# Tony Gardiner (1947 – 2024)

Tony Gardiner died suddenly on 22 January 2024. He will be remembered as a national treasure, a man who made a unique contribution to the development of mathematics education in this country and internationally.

Tony set up, and made significant contributions to the work of, the UK Mathematics Trust, which runs problem-solving challenges taken by over half a million students every year. Tony was the Team Leader of the British IMO team in 1990–95 – and a mentor of many bright young mathematicians who are now the *crème de la crème* of British academia. For many years, he edited the *Problem Solving Journal for Secondary Students*, with a circulation over 5,000. He wrote and published more than 15 books on mathematical thinking and mathematical problem solving – as well as on teaching mathematics. He was consulted by several UK Ministers of State for Education, and acted as an advisor on mathematics education to the government of Singapore. More can be said about Tony’s contribution to this world, but there is no need to compete with Wikipedia where the article devoted to him, https://en.wikipedia.org/wiki/Tony_Gardiner, is being feverishly updated.

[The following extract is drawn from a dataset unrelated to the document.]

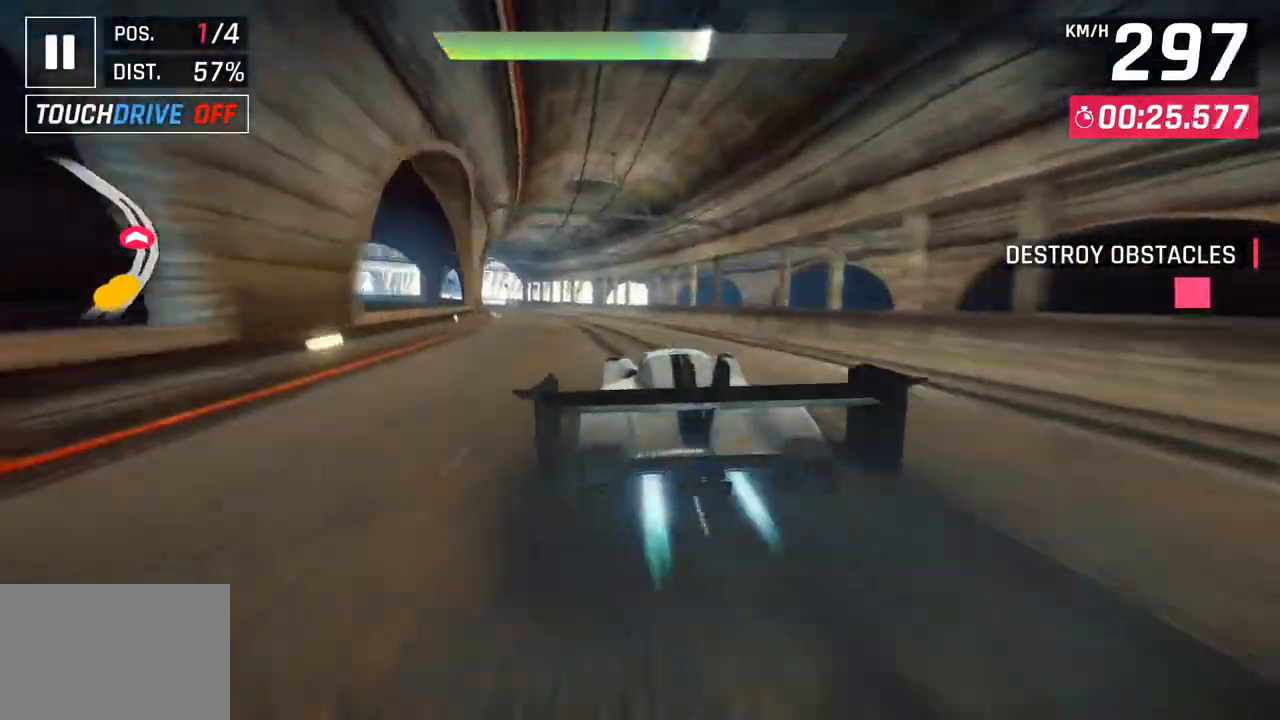
{"buttons": [], "left_stick": "left", "right_stick": "center", "events": [[17, "CROSS", "up"]]}
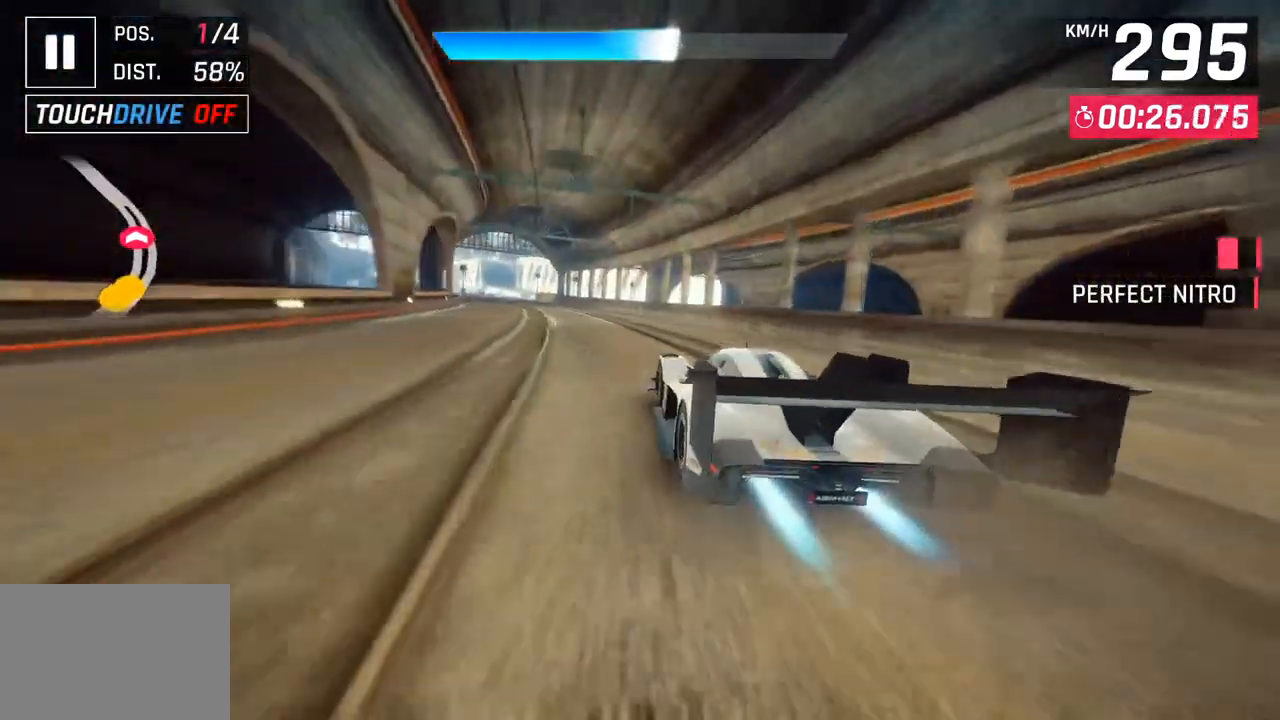
{"buttons": [], "left_stick": "left", "right_stick": "center", "events": []}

Tony started his work in mathematics in the 1970s. He was a PhD student of the legendary Bernd Fischer, who had just discovered his three sporadic finite simple groups. It was a very fruitful time, when group theoretic ideas were becoming widely applied in combinatorics. Tony’s further research was very successful and mostly straddled the two areas of combinatorics and permutation groups.

At the same time Tony started to forge an unusual path in combining research in mathematics with a commitment to high school and undergraduate mathematics. His instinct as a researcher led him to investigate the actual working of mathematics education as a system and look at the entire cycle of reproduction of mathematics: from preschool and primary school through all stages of school education to university to teacher training and then back to school as a teacher. This is also augmented by a smaller cycle: BSc – PhD studies and postdoctoral research, then back to university as a lecturer. This breadth of vision was supplemented by his attention to the socio-economic and political background of education and placed him in a very special position among British mathematics educationalists.

Tony had exceptional academic and intellectual integrity. He was very modest. And, above all – he was a very kind man always helping a talented student or a bright school child who needed help, and did so right up to the last days of his life.